Oleh: Muhammad Syukri
Demokrasi, sebuah istilah yang berasal dari kata demos (rakyat) dan cratos (pemerintahan). Akhir-akhir ini, demokrasi menjadi istilah paling populer bahkan paling familier di telinga kita. Media cetak, melalui talk show yang ditayangkan sejumlah stasion televisi, rata-rata membahas implikasi demokrasi. Mulai dari persoalan daftar pemilih tetap (DPT), oposisi, keputusan MA dan MK, sampai isu politik terhangat dan terkini seperti prilaku anggota parlemen. Semua disampaikan dengan gamblang, lugas, panas bahkan sampai saling tuding. Itulah pernik-pernik demokrasi.
Dilevel grass root, yang dibahas rakyat awam adalah persoalan nyoblos atau nyontreng. Dalam pandangan mereka, itulah maksud demokrasi, bukan siapa dan apa yang dikerjakan para pemimpin dan wakil-wakilnya di gedung parlemen. Kalaupun rakyat ogah ikut nyontreng pada Pemilu Kepala Daerah (Pilkada), Pemilu Legislatif (Pileg) atau Pemilu Presiden (Pilpres), itu sepenuhnya hak warga negara. Tidak ada sanksi hukumnya.
Sebagai negara yang menganut sistem demokrasi, demonstrasi dan hak berpendapat menjadi bagian keseharian warga negara sejauh sesuai dengan aturannya. Di level parlemen, para politisi juga sangat berani mengkritisi berbagai kebijakan Pemerintah. Ini pun dibolehkan, karena sistem demokrasi melindungi hak berpendapat. Demikian pula jika halnya wakil rakyat yang duduk di parlemen ingin ”plesiran” dan studi banding ke luar negeri, boleh-boleh saja, karena sistem pemerintahan kita yang demokratis memberi mereka hak anggaran. Itulah bunga rampai demokrasi.
Demokrasi, sistem politik yang sangat digandrungi oleh masyarakat dunia, baik mereka yang tinggal di dunia ketiga maupun di negara-negara maju. Oleh karena itu, kisruh politik, konflik internal sebuah bangsa, sampai dilanjutkan dengan perang saudara, termasuk agresi dan invasi oleh negara superpower, semuanya diklaim atas nama demokrasi. Mengapa demokrasi terkesan sangat ”keramat?” Paham yang berakar dari para pemikir liberal seperti Hobbes, Locke, Rousseau, Montesquieu, Voltaire dan lain-lain, menempatkan rakyat sebagai pemilik kedaulatan yang sesungguhnya (Azhar, 1997).

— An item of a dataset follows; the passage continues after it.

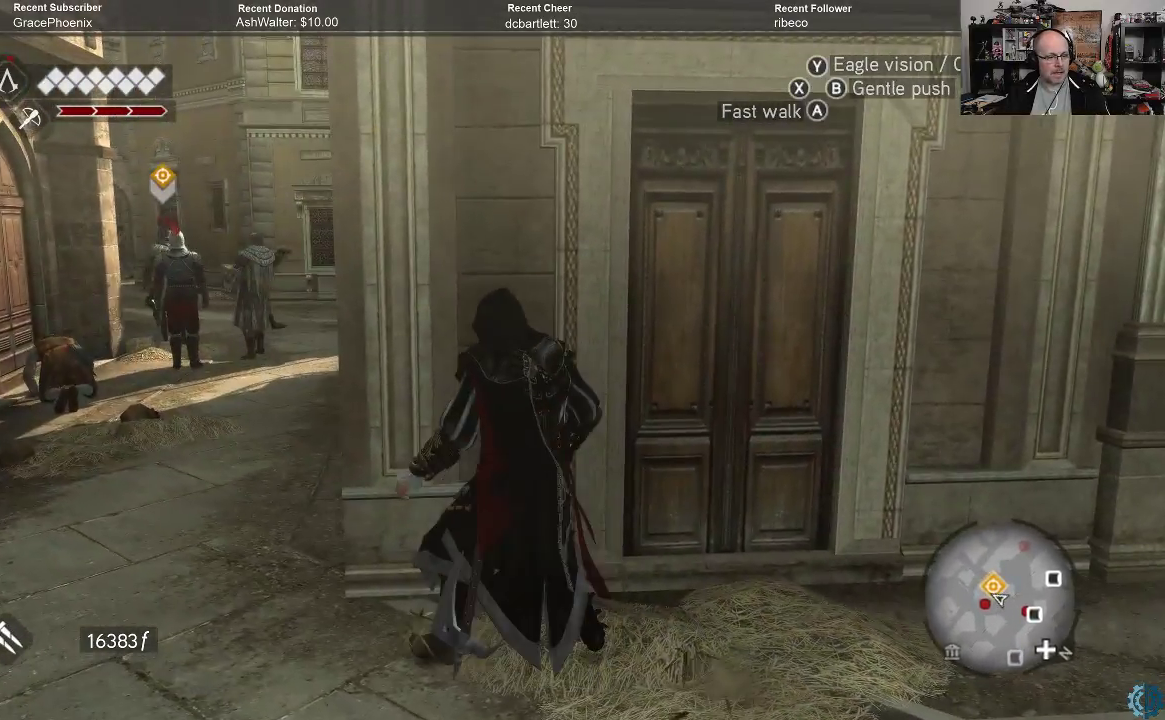
{"buttons": [], "left_stick": "center", "right_stick": "center", "events": [[367, "right_stick", "up-right"], [500, "right_stick", "center"]]}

Negara-negara superpower seperti AS, Uni Eropa dan sekutu-sekutunya begitu alergi terhadap negara yang tidak menganut sistem demokrasi. Tanpa ragu, mereka akan memboikot ekonomi suatu negara yang dianggap tidak demokratis. Dan, tanpa malu, mereka juga akan mengerahkan jutaan tentara sekutu untuk menghancurkan negara yang dalam kaca mata mereka belum demokratis. Kalau kondisi itu kita analogkan dengan prokem ABG sekarang ini, pingin gaul? Ikut demokrasi dong.

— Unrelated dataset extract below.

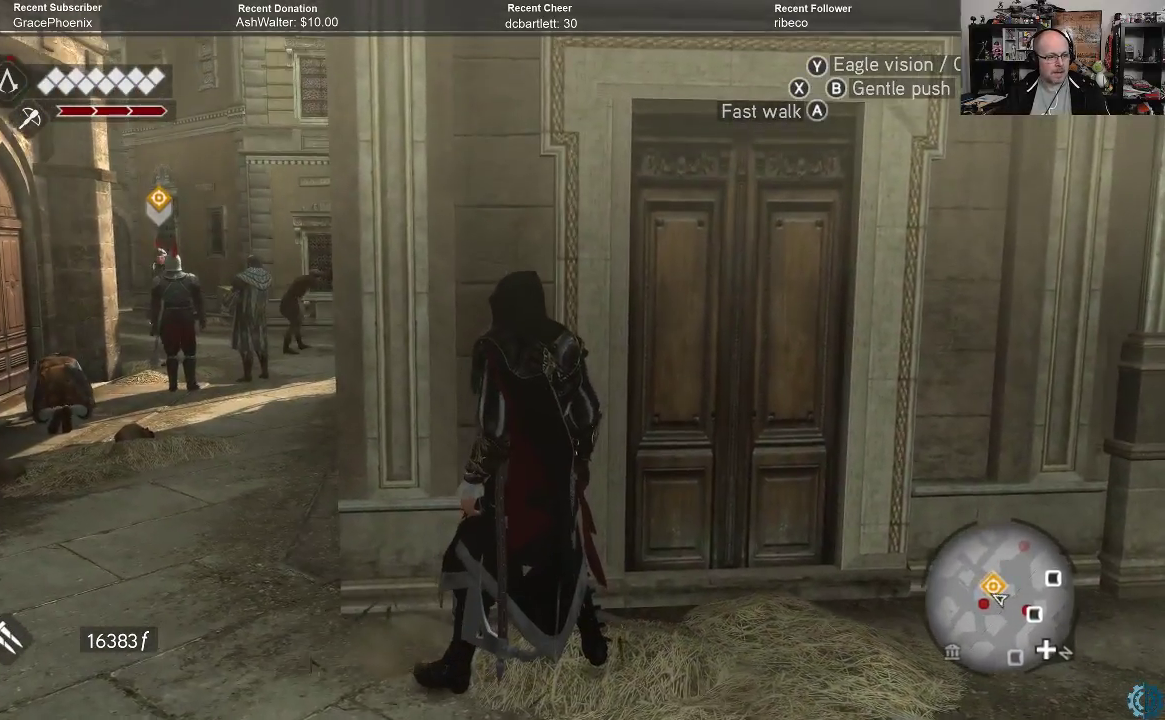
{"buttons": [], "left_stick": "center", "right_stick": "center", "events": []}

Negara kita, Republik Indonesia, sesungguhnya ingin mandiri dengan membangun sebuah sistem politik dan sistem ekonomi sendiri yang mengacu kepada nilai-nilai dan kearifan lokal. Obsesi ini nyaris hampir berhasil, terbukti, negara kita pada saat itu sudah diakui sebagai salah satu ”macan Asia.” Namun, tsunami krisis ekonomi (konon, krisis ini merupakan sebuah setting politik negara-negara maju) menghentikan langkah itu. Rezim Orde Baru runtuh. Bangsa Indonesia yang didalam buminya kaya akan sumberdaya alam yang melimpah, ternyata tidak berdaya. Mengapa? Kekayaan alam itu terlanjur ”dikelola” oleh pihak lain.
Sampai detik ini, tunggakan hutang itu belum dapat dilunasi sehingga kita masih sangat tergantung kepada kreditor (negara-negara G-8). Ketergantungan itu, memaksa sistem politik kitapun harus gaul, harus menyesuaikan diri dengan irama gendang yang sedang mereka tabuh. Mereka yang notabene sebagai penguasa ekonomi dunia sedang memainkan musik berirama demokrasi, diikuti mayoritas masyarakat dunia, berjoget dengan langgam demokrasi. Tentu saja, sebagai bagian dari masyarakat dunia, tidak mungkin kita menari dengan langgam monarki atau tirani, sehingga pasal 1 ayat (2) UUD 1945 dinyatakan: ”Kedaulatan berada ditangan rakyat …” Ini sebuah penegasan bahwa negara kita menganut paham demokrasi dan mandatnya ada ditangan rakyat. Pastinya, berbagai proses politik, seperti pengalihan kekuasaan harus melalui tahapan demokrasi yaitu pemilihan umum.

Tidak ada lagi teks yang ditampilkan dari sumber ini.